■ ACTIVITY ■
What is the number of lines below that include the string "optical"? Provide that number alone.

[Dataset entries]
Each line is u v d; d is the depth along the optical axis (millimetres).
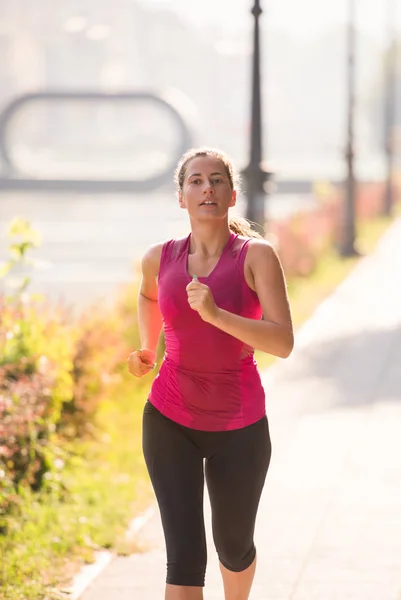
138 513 14125
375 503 14008
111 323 21391
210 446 8414
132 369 9016
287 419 19328
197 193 8195
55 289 41594
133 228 68812
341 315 32344
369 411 19750
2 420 13367
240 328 7840
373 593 10836
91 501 14453
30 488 14320
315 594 10852
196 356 8273
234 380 8336
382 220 72750
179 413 8383
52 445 14977
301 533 12836
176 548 8305
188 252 8391
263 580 11289
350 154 50906
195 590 8273
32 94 131250
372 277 41656
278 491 14695
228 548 8625
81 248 56375
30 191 114188
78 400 17719
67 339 17078
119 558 12219
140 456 17344
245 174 32281
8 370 15008
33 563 11648
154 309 8961
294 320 31562
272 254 8172
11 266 17250
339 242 53531
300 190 107312
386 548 12203
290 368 24484
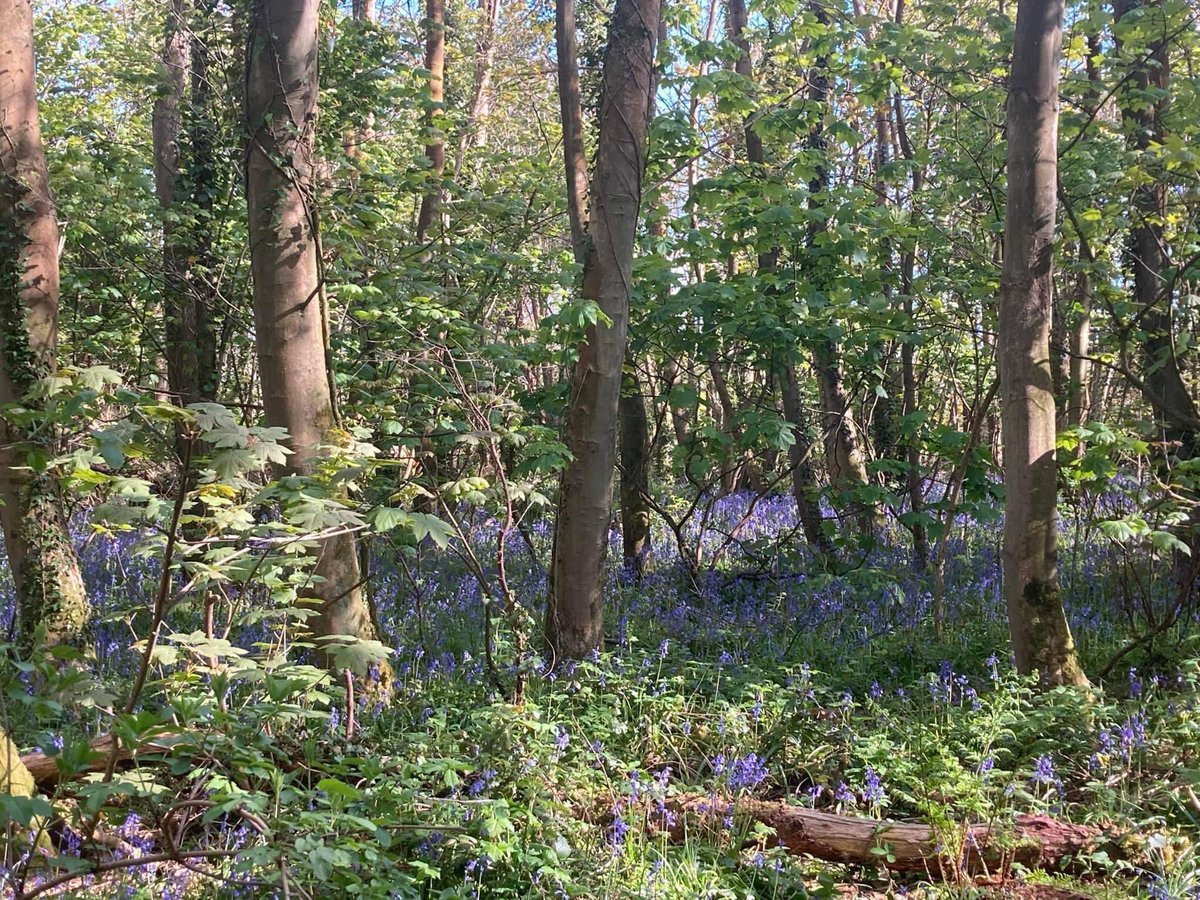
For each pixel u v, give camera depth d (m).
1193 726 4.64
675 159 8.85
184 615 7.05
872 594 7.80
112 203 8.44
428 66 12.22
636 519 9.52
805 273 8.47
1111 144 7.68
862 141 11.86
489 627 5.52
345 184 8.12
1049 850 3.97
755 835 4.09
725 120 10.78
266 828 2.84
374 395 7.20
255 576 4.09
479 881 3.46
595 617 6.35
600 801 4.29
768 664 6.36
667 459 14.74
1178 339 7.61
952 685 5.81
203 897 3.28
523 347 8.54
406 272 7.71
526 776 4.20
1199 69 8.21
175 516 3.13
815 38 8.70
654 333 8.46
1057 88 5.48
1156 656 6.00
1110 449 5.96
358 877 2.96
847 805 4.46
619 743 5.04
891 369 11.00
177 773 3.04
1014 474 5.58
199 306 8.29
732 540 9.84
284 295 5.31
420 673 5.95
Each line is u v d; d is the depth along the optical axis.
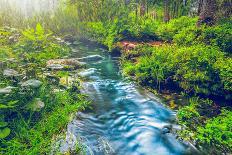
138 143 4.69
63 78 7.41
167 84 7.09
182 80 6.70
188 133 4.95
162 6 17.77
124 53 10.23
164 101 6.37
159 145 4.62
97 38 13.41
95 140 4.72
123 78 8.05
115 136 4.91
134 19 13.35
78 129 5.00
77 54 10.98
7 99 4.86
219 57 6.72
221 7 9.89
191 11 15.66
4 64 6.60
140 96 6.67
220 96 6.17
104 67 9.23
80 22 15.19
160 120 5.48
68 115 5.41
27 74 6.19
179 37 9.49
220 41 8.07
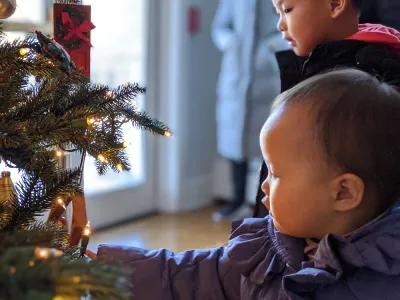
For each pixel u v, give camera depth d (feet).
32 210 2.63
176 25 9.20
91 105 2.98
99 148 2.92
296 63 3.58
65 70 2.95
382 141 2.38
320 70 3.30
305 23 3.39
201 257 2.83
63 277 1.72
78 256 2.63
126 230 8.59
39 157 2.67
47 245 2.03
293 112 2.46
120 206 8.97
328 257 2.35
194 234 8.46
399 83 3.16
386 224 2.44
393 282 2.40
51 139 2.71
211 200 10.35
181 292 2.75
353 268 2.45
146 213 9.53
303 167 2.43
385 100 2.44
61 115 2.90
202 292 2.76
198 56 9.77
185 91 9.53
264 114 8.61
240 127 8.78
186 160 9.78
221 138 9.20
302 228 2.51
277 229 2.64
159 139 9.62
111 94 3.16
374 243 2.40
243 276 2.68
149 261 2.78
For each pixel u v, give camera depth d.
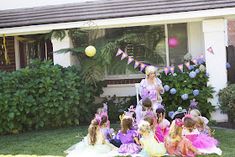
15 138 9.19
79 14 11.13
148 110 8.28
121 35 11.88
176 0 10.99
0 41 13.09
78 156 7.16
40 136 9.22
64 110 10.04
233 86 9.87
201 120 7.95
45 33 12.01
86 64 10.90
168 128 7.75
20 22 11.23
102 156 7.09
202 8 10.12
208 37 10.42
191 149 6.85
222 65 10.38
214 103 10.37
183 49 11.88
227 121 10.30
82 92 10.53
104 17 10.68
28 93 9.92
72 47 11.43
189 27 11.80
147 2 11.21
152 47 11.91
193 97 10.22
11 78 9.75
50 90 9.90
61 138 8.84
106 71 12.12
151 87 9.17
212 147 7.26
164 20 10.56
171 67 10.62
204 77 10.41
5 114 9.62
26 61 13.36
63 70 10.76
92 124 7.49
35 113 9.95
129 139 7.33
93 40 11.53
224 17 10.47
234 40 15.17
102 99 11.92
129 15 10.55
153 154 6.71
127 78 12.07
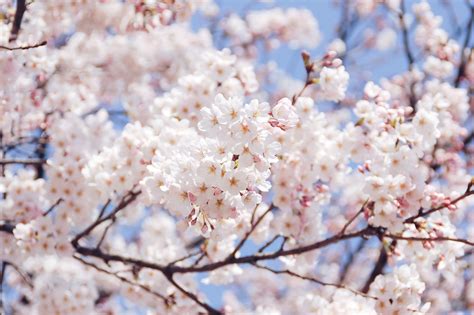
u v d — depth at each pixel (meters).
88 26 6.48
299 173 4.79
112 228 8.30
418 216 4.24
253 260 4.82
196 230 3.60
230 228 4.71
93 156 4.90
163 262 5.84
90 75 7.88
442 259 4.38
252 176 3.25
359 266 9.66
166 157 3.91
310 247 4.65
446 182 7.65
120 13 6.32
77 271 7.46
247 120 3.22
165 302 5.53
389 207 4.22
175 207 3.45
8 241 5.38
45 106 6.30
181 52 9.45
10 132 6.13
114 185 4.69
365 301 4.43
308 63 4.67
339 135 4.76
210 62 5.10
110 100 8.90
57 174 5.32
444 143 7.32
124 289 5.68
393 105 4.82
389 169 4.29
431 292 9.07
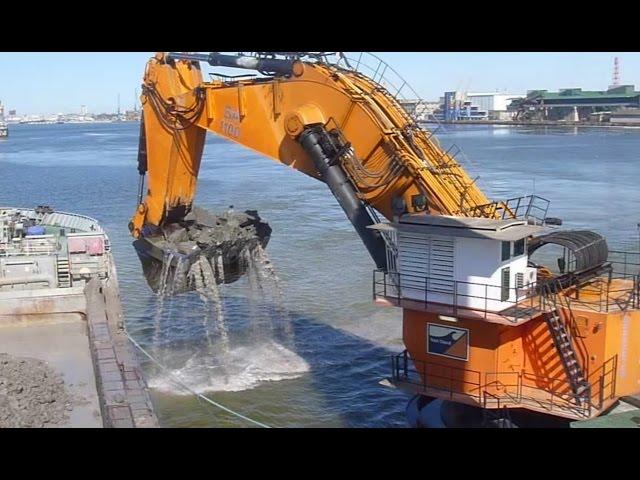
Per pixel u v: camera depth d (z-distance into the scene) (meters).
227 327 30.45
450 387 17.73
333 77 19.73
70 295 23.05
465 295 17.23
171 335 29.53
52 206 68.38
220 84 22.34
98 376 17.14
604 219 53.06
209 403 22.69
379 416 21.98
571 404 16.42
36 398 16.17
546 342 16.94
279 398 23.28
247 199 70.50
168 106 23.06
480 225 16.91
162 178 23.72
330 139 19.53
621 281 18.78
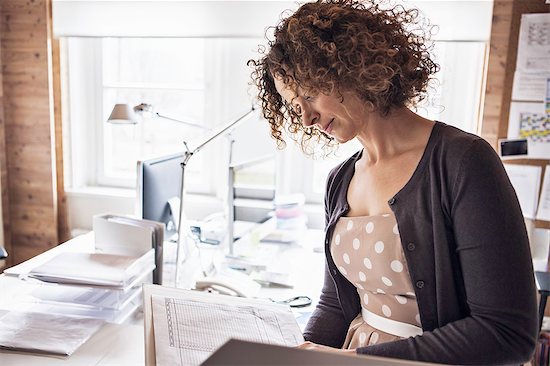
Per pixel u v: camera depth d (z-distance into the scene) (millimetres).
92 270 1326
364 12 868
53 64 2803
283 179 2773
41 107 2811
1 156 2855
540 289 1978
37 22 2717
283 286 1767
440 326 826
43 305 1383
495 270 723
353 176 1014
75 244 2135
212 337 942
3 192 2893
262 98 1085
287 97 975
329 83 850
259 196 2182
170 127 2979
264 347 387
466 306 814
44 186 2896
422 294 842
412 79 869
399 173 882
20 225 2971
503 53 2244
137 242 1489
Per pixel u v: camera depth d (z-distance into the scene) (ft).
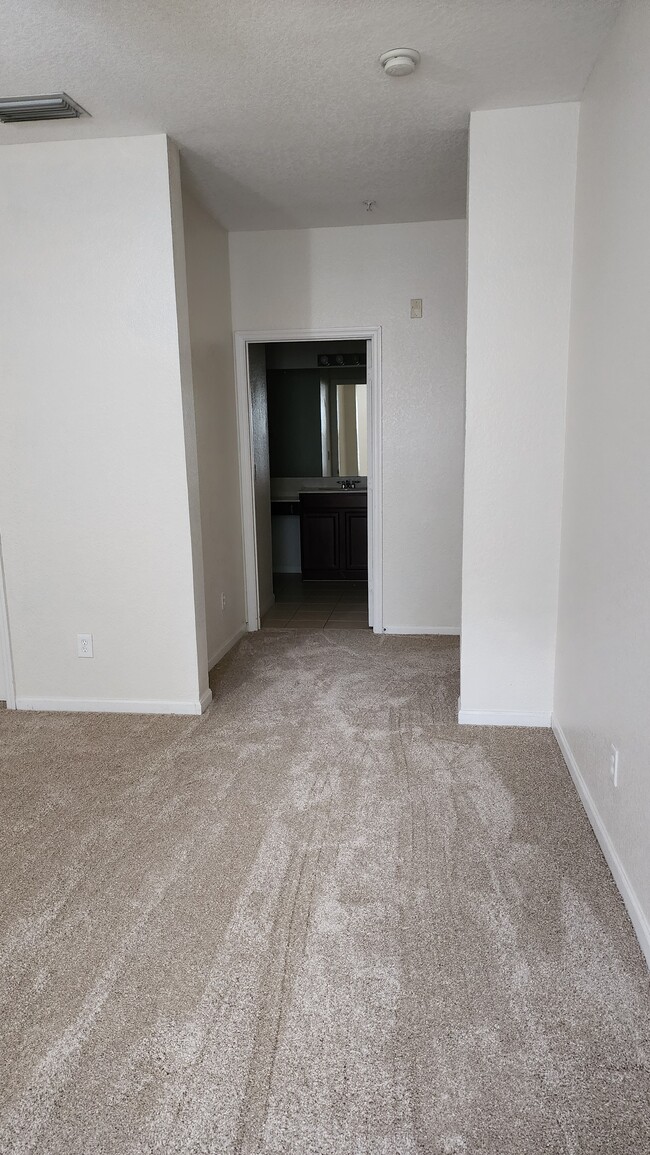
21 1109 4.67
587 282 8.46
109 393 10.62
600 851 7.43
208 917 6.53
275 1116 4.58
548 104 9.13
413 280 14.78
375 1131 4.46
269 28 7.20
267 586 18.79
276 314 15.28
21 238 10.39
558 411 9.77
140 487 10.83
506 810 8.27
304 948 6.11
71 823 8.16
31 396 10.78
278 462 23.76
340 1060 4.98
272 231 14.94
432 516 15.60
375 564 16.01
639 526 6.18
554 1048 5.03
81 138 10.00
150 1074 4.91
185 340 10.68
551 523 10.05
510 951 6.00
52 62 7.84
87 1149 4.39
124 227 10.18
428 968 5.83
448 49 7.70
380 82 8.42
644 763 5.98
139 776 9.30
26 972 5.89
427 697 12.02
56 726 11.00
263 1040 5.17
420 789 8.80
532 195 9.36
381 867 7.23
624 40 6.86
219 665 14.05
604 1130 4.43
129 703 11.51
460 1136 4.42
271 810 8.38
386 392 15.23
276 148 10.42
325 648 15.11
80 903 6.75
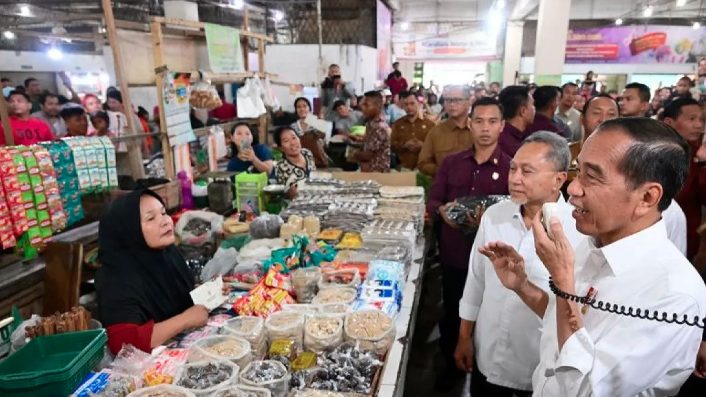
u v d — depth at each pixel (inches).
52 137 168.2
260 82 172.2
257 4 369.4
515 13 570.3
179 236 100.1
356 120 267.4
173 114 126.7
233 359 56.5
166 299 70.7
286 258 85.2
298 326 64.3
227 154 179.8
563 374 38.3
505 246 53.7
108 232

■ EXERCISE RESULT ■
2